Sürekli gündemde öğrencilerin yurt sorunlarını duymaktayız. Peki ne oldu da bu yıl böyle oldu diye araştırdığımızda aslında gelmekte olan kriz sesini daha önceden duyurmaya başlamıştı.
Geçtiğimiz yıl malum pandemi sebebiyle üniversitelere yerleşen öğrenciler eğitimlerini online olarak aldıkları için kayıtlı oldukları okulların bulunduğu şehirlerde barınma hizmeti almadılar. Yani bir yurda kayıt yaptırmadılar, ev kiralamadılar vs...
Bu yıl yeni kayıt yaptıran öğrencilerinde geçen yılkı öğrencilere ilave olarak eklenmesi ile şehirler iki yıllık bir öğrenci yükü ile barınma talepleri ile karşı karşıya kaldılar.
Ev kiralarının ve ruhsatsız işletmelerin fahiş fiyatlar uygulamasıyla, artan talep karşısında kontenjanlar yetersiz kaldı. Özel yurt işletmecilerinin sorunları ve taleplerine de ne yazık ki karşılık verilmeyince devlete bağlı öğrenci yurtları ve özel yurtların kapasitesi bir an da dolmak durumunda kaldı.
Peki bu krizin sinyalleri çok öncesinden belli olmasına rağmen neler yapılabilirdi? Pandemi sürecinde hiçbir destek alamayan ve hiç açılmadan sürekli kapalı kalan özel yurt işletmecilerine destek olunsaydı sayısız yurt imkansızlıklar sebebiyle kapanmak zorunda kalmazdı ve bu süreç bu kadar sancılı olmazdı.
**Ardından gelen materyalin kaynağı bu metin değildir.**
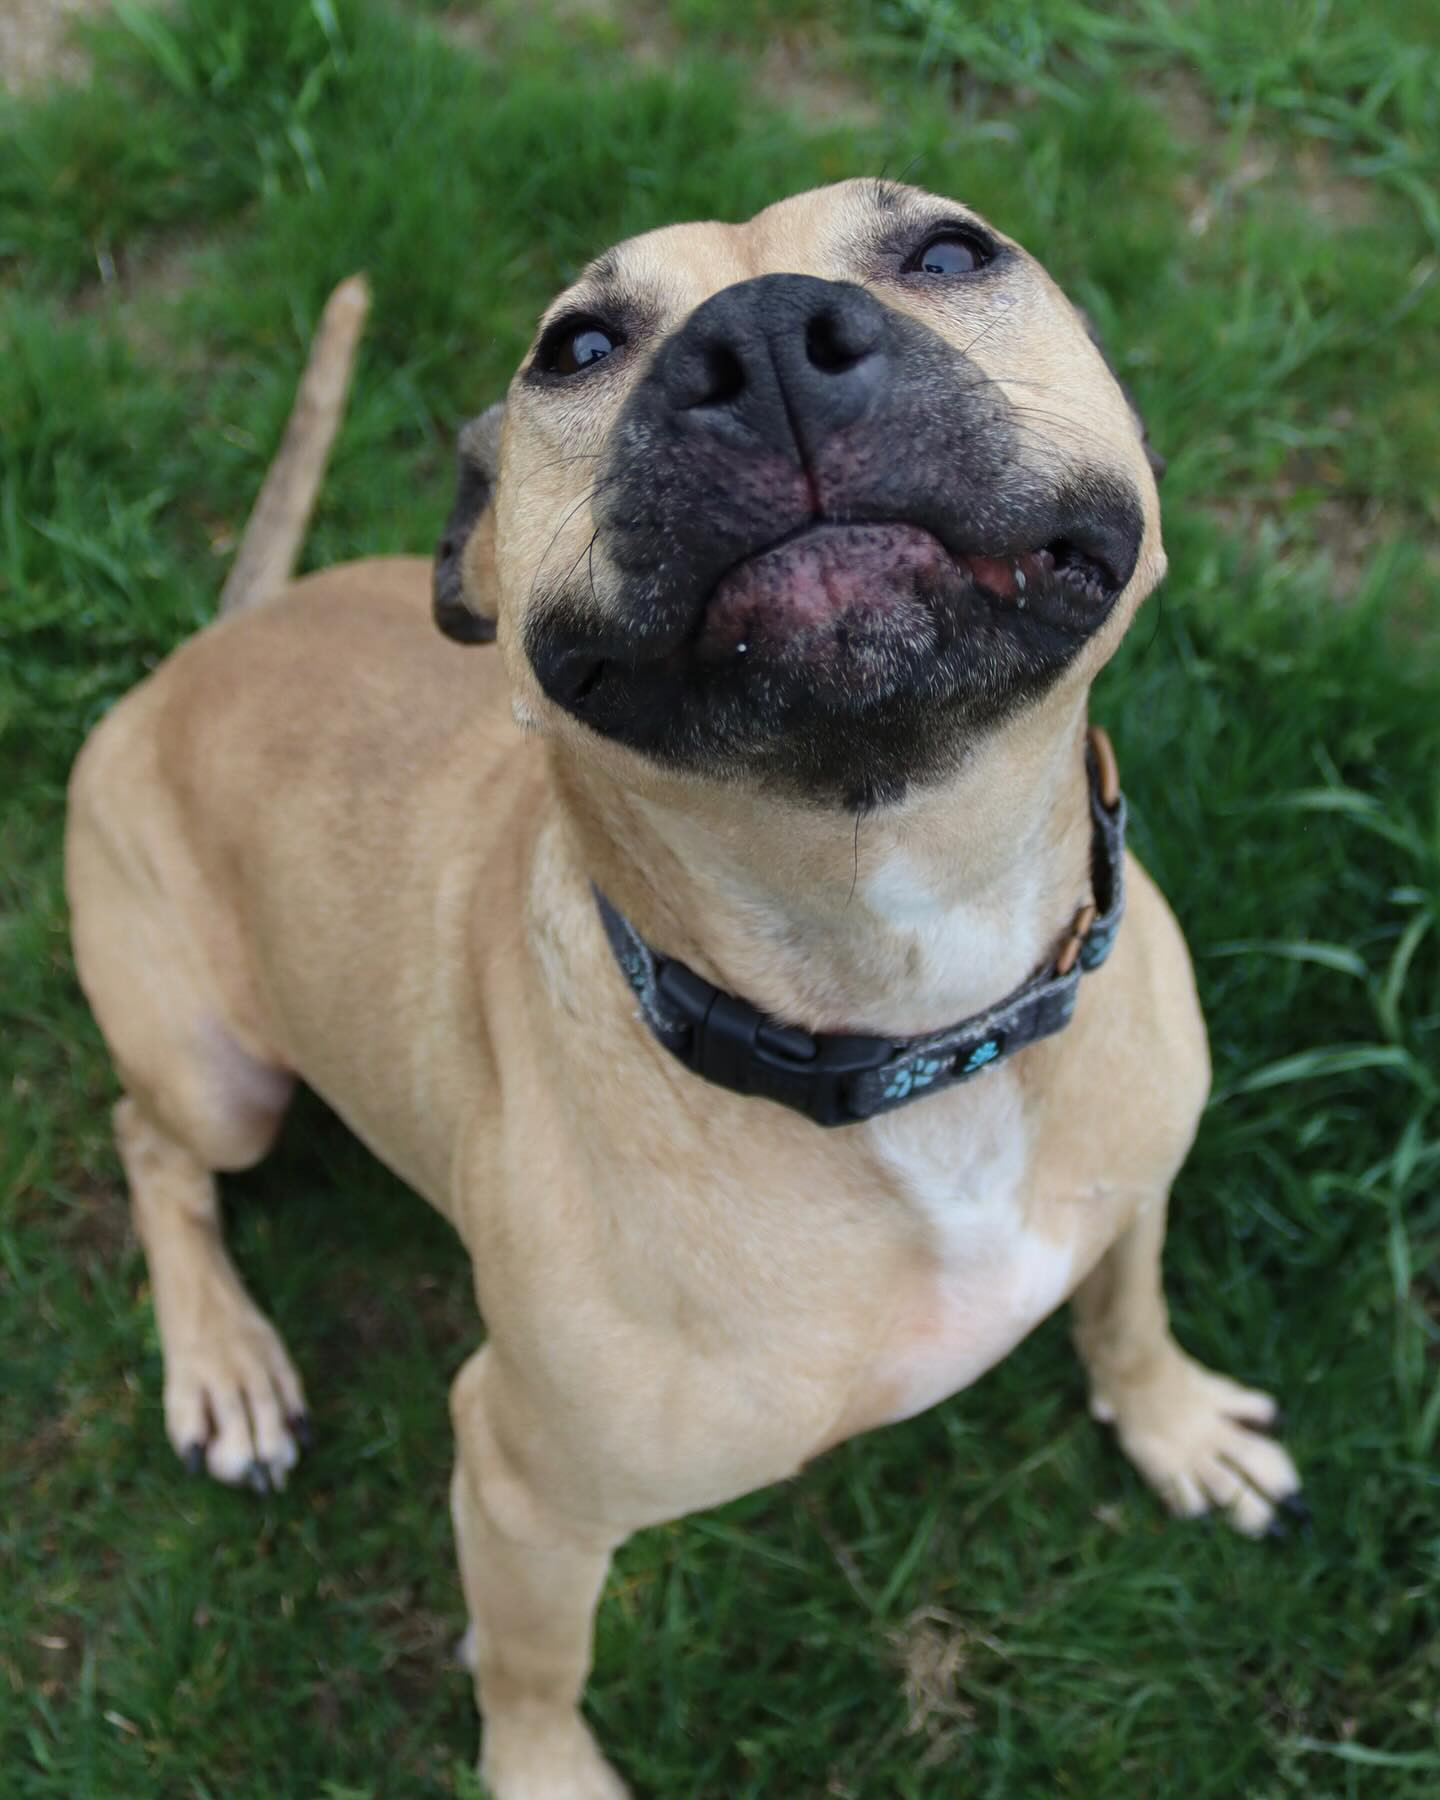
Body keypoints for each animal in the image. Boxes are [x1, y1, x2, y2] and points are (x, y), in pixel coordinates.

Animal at [67, 186, 1296, 1800]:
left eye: (950, 251)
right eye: (577, 347)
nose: (763, 341)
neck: (921, 1026)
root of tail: (200, 650)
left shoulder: (1134, 1177)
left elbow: (1128, 1301)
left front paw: (1172, 1419)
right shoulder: (521, 1484)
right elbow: (532, 1668)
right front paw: (544, 1773)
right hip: (222, 1075)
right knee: (151, 1146)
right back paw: (224, 1366)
Kontrolsüz açılan devlet yurtlarına ödenen kiralar daha plan dahilinde yapılsa ve özel yurtlara da destekler verilseydi özel yurtlar devletin bu konudaki yükünü büyük ölçüde hafifletirdi.
Sayın Cumhurbaşkanı eylem yapan bazı öğrencilerin öğrenci bile olmadığını hatta provokasyon yapıldığını söyledi ne derece doğru olduğunu tabi ki biz bilemeyiz fakat devlet yurtlarında üç kişilik odalara dördüncü yatağın eklenmesi durumu ortadaki krizi gösterir nitelikte oldu...
Asgari ücretle geçinen aileler öğrencilerini yurtlara yerleştiremeyin- ce mecburen ev arayışına girmeleri ve ev fiyatlarının Anadolu’da bile iki bin lira seviyelerine gelmesiyle işin içinden çıkılmaz bir hal almıştır. 2021-2022 eğitim yılının bu şekilde geçeceği aşikar; önümüzdeki yıl da benzer durumlarla karşılaşmamak adına kontrolsüz devlet yurdu planlamasından öte özel işletmeleri destekleyici adımların atılması profesyonel işletmeciler sayesinde bu yükün hafiflemesine sebep olacaktır. Fayda ilişkisi içinde özel işletmeler ayakta kalmış olacağı gibi öğrencilerin barınma kabusu da son bulacaktır.
Eğer bu sorunlar giderilmezse kayıt dışı barınma için evler, apartlar güç bulacak ve öğrencilerimizin ne şekilde barınacağı, güvenliği gibi konular daha trajik hale gelecektir. Devletin asli görevlerinden olan öğrencilerin eğitim barınma gibi işlerinde taviz verilmeden bir an önce somut adımlar atılarak önümüzdeki yıllarda yaşanması olası krizin önüne geçilmelidir.